The Implication of Enhanced Cosmic Ray Diurnal Anisotropy on the Global Simultaneity of Forbush Decreases: A Statistical Approach

TL;DR

This study develops and applies a highly sensitive statistical method to analyze cosmic ray data, focusing on how enhanced diurnal anisotropy influences the timing and magnitude of Forbush decreases, with implications for understanding their global simultaneity.

Contribution

The paper introduces an improved, highly sensitive statistical technique that accounts for enhanced diurnal anisotropy in cosmic ray data, enhancing the detection and timing accuracy of Forbush decreases.

Findings

Enhanced anisotropy affects FD timing and magnitude.

Validated method improves FD detection accuracy.

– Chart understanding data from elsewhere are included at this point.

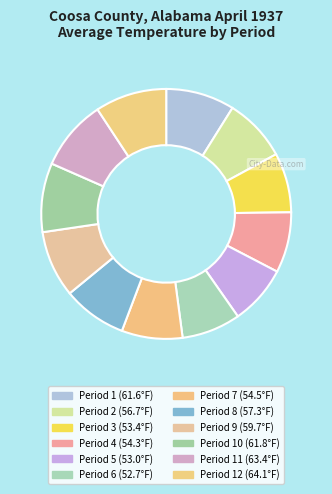

Count the number of slices in the pie.

12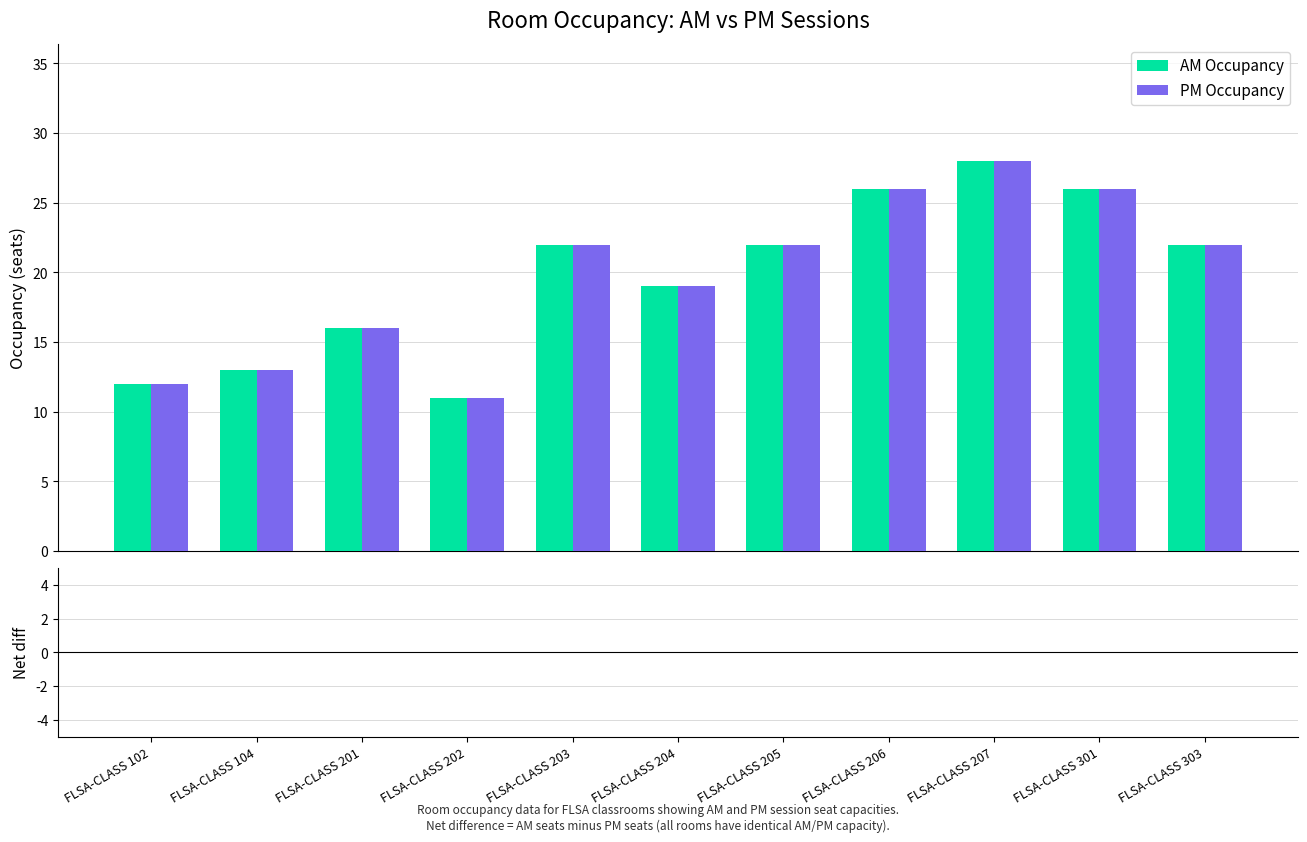

What is the maximum value for PM Occupancy?

28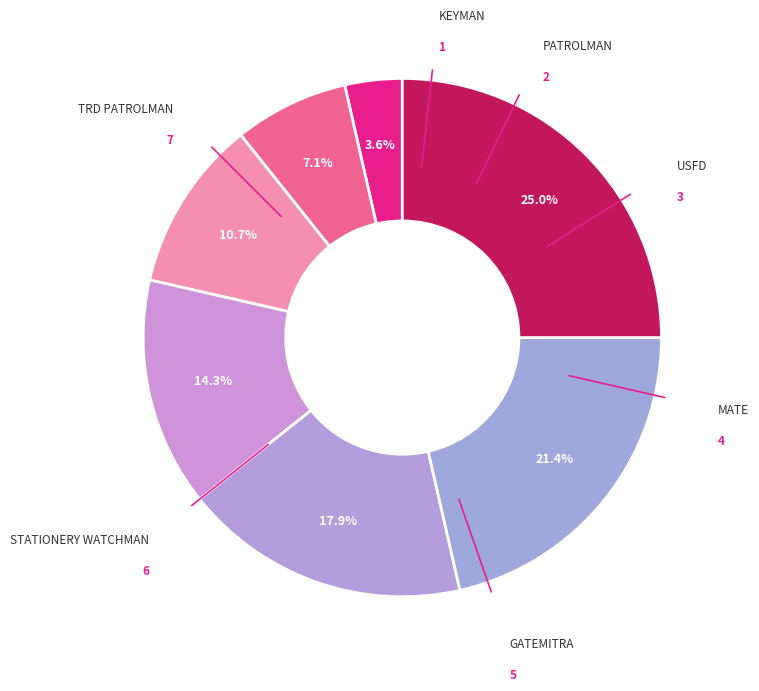

How many segments does this pie chart have?

7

Supports the hypothesis of FD global simultaneity.

Abstract

The short-term rapid CR flux depressions, generally referred to as Forbush decreases (FDs), are the most spectacular time-intensity CR variation. The need for analytical transformation of the observational CR time series data, to account for FDs and other recurrence tendencies such as periodicities and cycles, was noted since the 1930s'. Nevertheless, it has been recently observed that harmonic analysis, which is capable of transforming raw CR data into different frequencies, is rarely exploited. Predominant in the literature are the ordinary Fourier and power spectral analyses, generally used to calculate the positive vectors (amplitude and phase) of the periodic diurnal CR anisotropy. In the two approaches, the days immediately connected with FDs are frequently removed to minimize unusual changes in the amplitude of the vectors as well as a spurious time of maximum. However, there is a paucity of publications that adjust for the influence of enhanced CR diurnal anisotropy on the magnitude and timing of FDs. Recently, in an attempt to test the global FD event simultaneity, a combination of numerical filtering and fast Fourier transform techniques was deployed to account for these superposition tendencies in daily CR data, including the intractable CR diurnal anisotropy. However, an extremely sensitive version of the software would be required to analyze high-resolution CR hourly averages. As a way of achieving accurate detection and precise timing of FD signals, the computer algorithms were technically improved and employed in a long-term statistical investigation. To appreciate the implemented extremely sensitive statistical technique, several validation analyses, including FD-based solar-terrestrial correlation, comparison of FD catalogues, and Frobush event simultaneity test were conducted.